- Material provided -
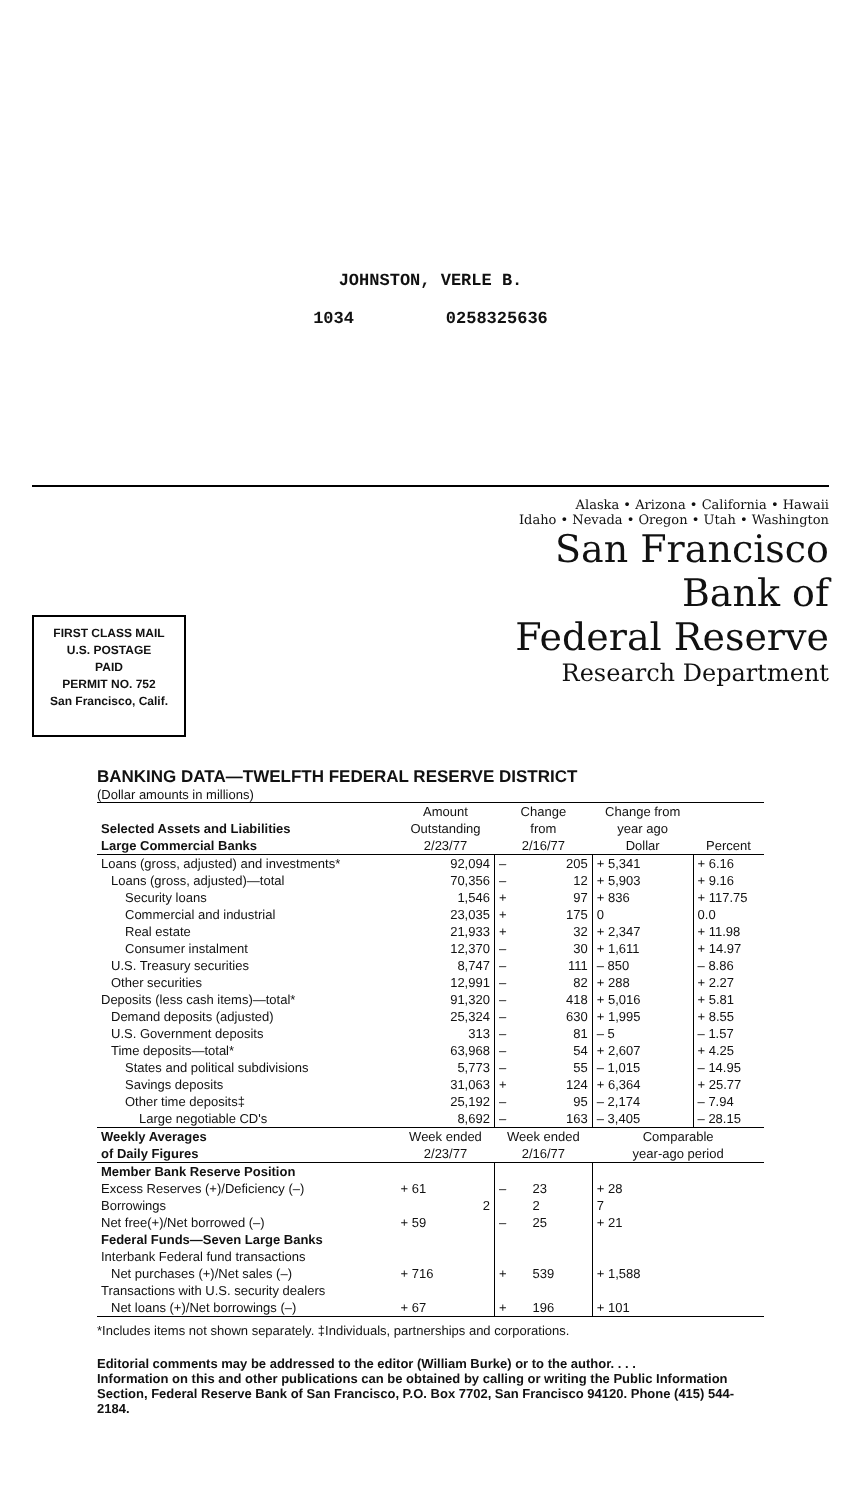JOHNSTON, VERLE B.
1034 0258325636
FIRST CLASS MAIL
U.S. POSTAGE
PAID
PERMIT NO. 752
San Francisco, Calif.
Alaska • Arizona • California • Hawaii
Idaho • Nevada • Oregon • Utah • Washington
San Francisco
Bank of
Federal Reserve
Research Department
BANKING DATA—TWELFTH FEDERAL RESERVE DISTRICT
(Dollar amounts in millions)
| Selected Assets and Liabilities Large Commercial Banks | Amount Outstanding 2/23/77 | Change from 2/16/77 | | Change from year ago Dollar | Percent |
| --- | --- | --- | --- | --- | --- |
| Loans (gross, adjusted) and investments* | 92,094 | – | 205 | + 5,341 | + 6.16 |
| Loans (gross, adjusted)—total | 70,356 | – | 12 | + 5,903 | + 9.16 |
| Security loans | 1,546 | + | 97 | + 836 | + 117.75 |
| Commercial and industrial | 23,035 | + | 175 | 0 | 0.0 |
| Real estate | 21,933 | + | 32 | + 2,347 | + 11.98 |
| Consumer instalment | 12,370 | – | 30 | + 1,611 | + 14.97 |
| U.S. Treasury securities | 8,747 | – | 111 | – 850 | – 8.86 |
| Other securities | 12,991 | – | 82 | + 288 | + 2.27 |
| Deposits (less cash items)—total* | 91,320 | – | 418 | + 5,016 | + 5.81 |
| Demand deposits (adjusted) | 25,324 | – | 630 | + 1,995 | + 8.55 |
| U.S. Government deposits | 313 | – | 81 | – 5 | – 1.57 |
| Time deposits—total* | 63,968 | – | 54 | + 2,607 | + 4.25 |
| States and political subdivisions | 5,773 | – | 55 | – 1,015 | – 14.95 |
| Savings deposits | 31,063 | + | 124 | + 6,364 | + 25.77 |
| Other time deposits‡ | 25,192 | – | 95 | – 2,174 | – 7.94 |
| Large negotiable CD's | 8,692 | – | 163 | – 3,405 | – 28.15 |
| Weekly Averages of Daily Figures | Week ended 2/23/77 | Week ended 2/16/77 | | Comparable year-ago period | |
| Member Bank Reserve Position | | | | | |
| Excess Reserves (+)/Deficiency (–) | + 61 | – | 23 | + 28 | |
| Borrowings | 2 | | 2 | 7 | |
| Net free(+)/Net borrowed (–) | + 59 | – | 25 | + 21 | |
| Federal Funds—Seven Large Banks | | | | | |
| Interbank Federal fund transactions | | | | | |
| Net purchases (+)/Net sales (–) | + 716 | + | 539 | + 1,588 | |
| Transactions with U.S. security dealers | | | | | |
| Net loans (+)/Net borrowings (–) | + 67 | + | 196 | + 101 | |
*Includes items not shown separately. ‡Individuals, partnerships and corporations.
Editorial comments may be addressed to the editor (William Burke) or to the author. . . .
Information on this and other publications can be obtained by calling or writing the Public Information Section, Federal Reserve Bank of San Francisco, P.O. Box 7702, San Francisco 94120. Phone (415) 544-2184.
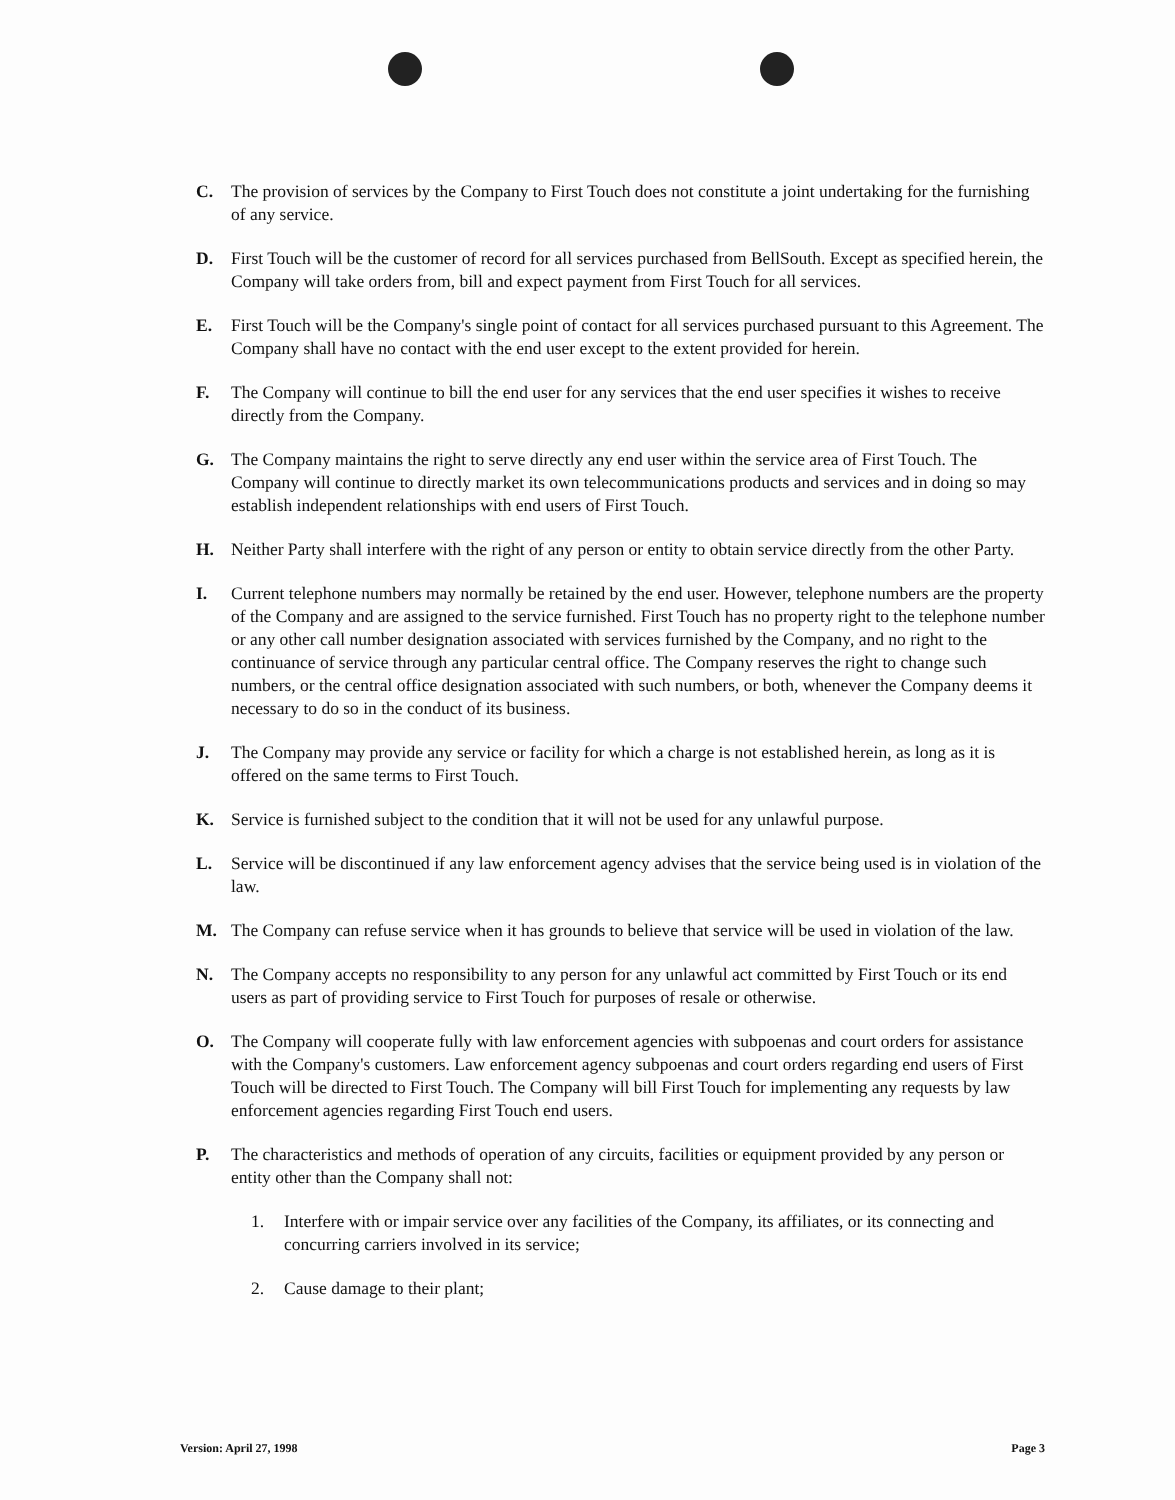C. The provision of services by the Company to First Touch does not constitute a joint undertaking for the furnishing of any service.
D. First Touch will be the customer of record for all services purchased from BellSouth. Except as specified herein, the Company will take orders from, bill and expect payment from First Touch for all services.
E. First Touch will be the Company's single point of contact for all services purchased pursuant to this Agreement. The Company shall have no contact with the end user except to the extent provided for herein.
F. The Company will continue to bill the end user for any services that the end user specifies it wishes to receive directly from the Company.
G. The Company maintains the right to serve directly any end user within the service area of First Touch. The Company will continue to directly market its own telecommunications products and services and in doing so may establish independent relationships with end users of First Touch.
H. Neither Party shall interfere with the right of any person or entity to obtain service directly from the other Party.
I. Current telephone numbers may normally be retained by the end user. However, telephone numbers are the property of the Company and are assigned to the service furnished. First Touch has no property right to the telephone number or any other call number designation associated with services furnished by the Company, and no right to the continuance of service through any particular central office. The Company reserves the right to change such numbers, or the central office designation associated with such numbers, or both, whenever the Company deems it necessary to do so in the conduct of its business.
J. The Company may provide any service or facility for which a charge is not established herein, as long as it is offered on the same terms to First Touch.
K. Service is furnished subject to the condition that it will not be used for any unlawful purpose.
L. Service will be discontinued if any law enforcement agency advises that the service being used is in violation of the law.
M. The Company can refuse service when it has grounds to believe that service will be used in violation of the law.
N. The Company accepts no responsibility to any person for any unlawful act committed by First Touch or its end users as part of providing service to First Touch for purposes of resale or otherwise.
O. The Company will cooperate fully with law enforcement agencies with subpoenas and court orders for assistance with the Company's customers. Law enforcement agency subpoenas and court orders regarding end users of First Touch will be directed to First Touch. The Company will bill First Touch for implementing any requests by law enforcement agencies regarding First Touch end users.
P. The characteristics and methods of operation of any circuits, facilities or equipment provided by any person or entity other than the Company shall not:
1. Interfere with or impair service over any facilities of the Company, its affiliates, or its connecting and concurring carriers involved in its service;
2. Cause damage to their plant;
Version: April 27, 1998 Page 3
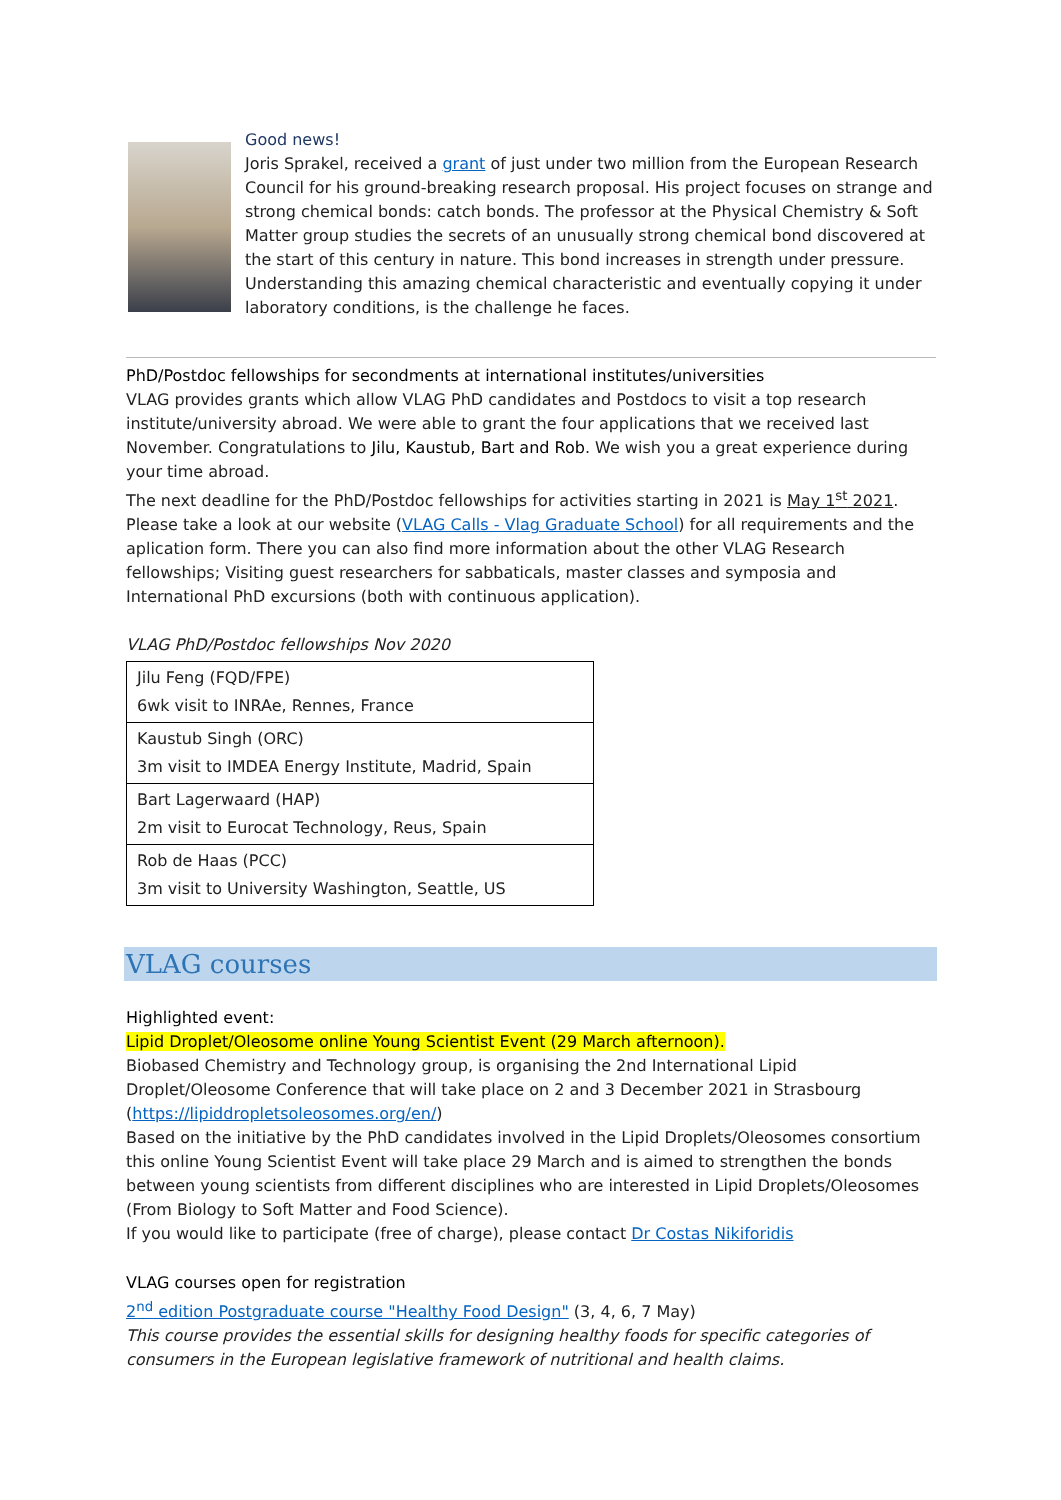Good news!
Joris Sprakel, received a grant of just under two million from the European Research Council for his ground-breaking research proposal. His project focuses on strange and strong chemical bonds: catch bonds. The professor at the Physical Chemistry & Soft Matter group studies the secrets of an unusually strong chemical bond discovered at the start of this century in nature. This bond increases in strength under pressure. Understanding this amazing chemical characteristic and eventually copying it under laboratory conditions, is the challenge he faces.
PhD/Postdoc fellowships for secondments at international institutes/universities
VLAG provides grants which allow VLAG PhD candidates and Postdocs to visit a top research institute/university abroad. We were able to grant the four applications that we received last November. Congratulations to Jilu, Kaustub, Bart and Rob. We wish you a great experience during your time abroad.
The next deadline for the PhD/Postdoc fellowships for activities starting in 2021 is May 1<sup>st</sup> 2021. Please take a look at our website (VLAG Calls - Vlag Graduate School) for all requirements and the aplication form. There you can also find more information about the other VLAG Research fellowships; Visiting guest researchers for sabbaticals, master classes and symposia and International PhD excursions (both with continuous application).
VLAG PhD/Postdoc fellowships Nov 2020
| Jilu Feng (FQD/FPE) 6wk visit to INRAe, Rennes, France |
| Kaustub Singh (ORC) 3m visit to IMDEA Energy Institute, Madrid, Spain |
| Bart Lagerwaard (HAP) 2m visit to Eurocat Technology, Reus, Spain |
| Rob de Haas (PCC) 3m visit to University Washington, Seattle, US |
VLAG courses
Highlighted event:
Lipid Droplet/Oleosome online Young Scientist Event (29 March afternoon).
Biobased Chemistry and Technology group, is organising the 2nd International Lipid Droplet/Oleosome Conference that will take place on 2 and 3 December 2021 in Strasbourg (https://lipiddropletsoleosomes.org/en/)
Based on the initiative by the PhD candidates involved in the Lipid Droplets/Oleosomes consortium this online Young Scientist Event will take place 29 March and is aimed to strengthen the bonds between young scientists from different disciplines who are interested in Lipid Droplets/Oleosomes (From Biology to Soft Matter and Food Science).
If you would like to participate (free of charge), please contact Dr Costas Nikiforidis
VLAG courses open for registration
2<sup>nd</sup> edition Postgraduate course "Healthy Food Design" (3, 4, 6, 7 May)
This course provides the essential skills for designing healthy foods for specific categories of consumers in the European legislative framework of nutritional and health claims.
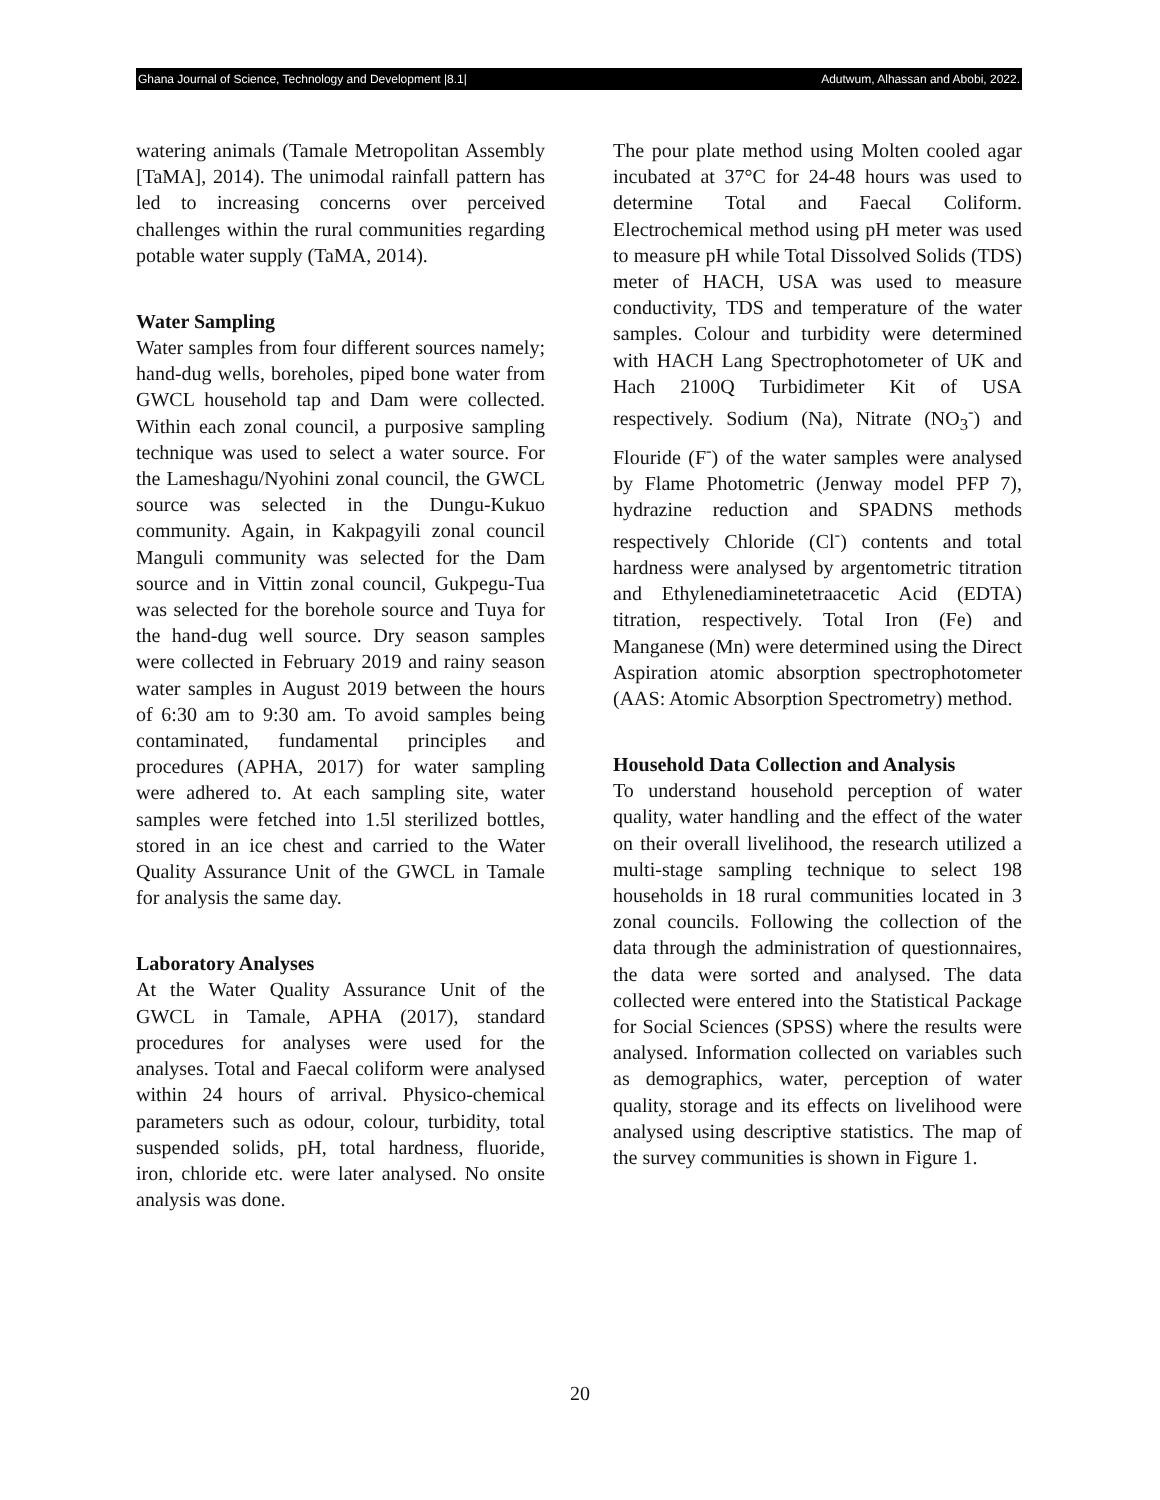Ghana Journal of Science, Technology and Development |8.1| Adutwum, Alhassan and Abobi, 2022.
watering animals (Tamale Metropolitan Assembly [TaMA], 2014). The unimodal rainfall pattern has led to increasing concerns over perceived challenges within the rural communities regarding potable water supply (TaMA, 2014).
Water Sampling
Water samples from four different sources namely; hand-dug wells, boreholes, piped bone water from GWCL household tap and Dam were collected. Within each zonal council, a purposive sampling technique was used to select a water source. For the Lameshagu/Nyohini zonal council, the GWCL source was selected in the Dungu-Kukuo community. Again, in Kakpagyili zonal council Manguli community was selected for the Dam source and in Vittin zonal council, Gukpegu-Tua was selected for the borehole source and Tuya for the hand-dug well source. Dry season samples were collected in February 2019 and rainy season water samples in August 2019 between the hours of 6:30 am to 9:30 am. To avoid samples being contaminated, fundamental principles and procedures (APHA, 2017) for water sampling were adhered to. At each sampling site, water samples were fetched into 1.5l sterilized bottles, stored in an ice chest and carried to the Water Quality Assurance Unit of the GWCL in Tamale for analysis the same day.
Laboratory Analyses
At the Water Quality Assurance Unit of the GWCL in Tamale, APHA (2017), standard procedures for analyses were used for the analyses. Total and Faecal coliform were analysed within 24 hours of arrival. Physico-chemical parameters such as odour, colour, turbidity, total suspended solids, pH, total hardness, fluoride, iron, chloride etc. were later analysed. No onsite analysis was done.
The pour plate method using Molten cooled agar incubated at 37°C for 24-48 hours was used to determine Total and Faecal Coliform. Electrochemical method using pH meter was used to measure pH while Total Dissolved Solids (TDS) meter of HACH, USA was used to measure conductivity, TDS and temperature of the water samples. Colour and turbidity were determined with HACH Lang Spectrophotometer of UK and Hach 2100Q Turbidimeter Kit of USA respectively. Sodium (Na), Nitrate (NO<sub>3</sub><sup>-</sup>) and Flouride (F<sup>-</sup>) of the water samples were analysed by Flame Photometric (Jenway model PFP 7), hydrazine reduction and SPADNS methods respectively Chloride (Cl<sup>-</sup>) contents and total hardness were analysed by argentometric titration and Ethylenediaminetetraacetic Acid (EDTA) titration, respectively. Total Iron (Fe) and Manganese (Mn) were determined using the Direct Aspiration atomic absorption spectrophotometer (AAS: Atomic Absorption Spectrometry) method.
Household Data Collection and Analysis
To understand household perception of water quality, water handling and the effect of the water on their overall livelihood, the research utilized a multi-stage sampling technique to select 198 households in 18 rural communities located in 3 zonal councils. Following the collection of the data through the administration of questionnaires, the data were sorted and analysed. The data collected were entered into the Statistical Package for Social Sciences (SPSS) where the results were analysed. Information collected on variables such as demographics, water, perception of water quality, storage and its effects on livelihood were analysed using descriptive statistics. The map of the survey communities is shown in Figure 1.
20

- Work to be completed -
The response should hold exactly the lines starting at the line with "year-ago period | |" and ending at the line with "Banks | | | | | |", and no other line of the material above.

- Task result -
| Weekly Averages of Daily Figures | Week ended 2/23/77 | Week ended 2/16/77 | | Comparable year-ago period | |
| Member Bank Reserve Position | | | | | |
| Excess Reserves (+)/Deficiency (–) | + 61 | – | 23 | + 28 | |
| Borrowings | 2 | | 2 | 7 | |
| Net free(+)/Net borrowed (–) | + 59 | – | 25 | + 21 | |
| Federal Funds—Seven Large Banks | | | | | |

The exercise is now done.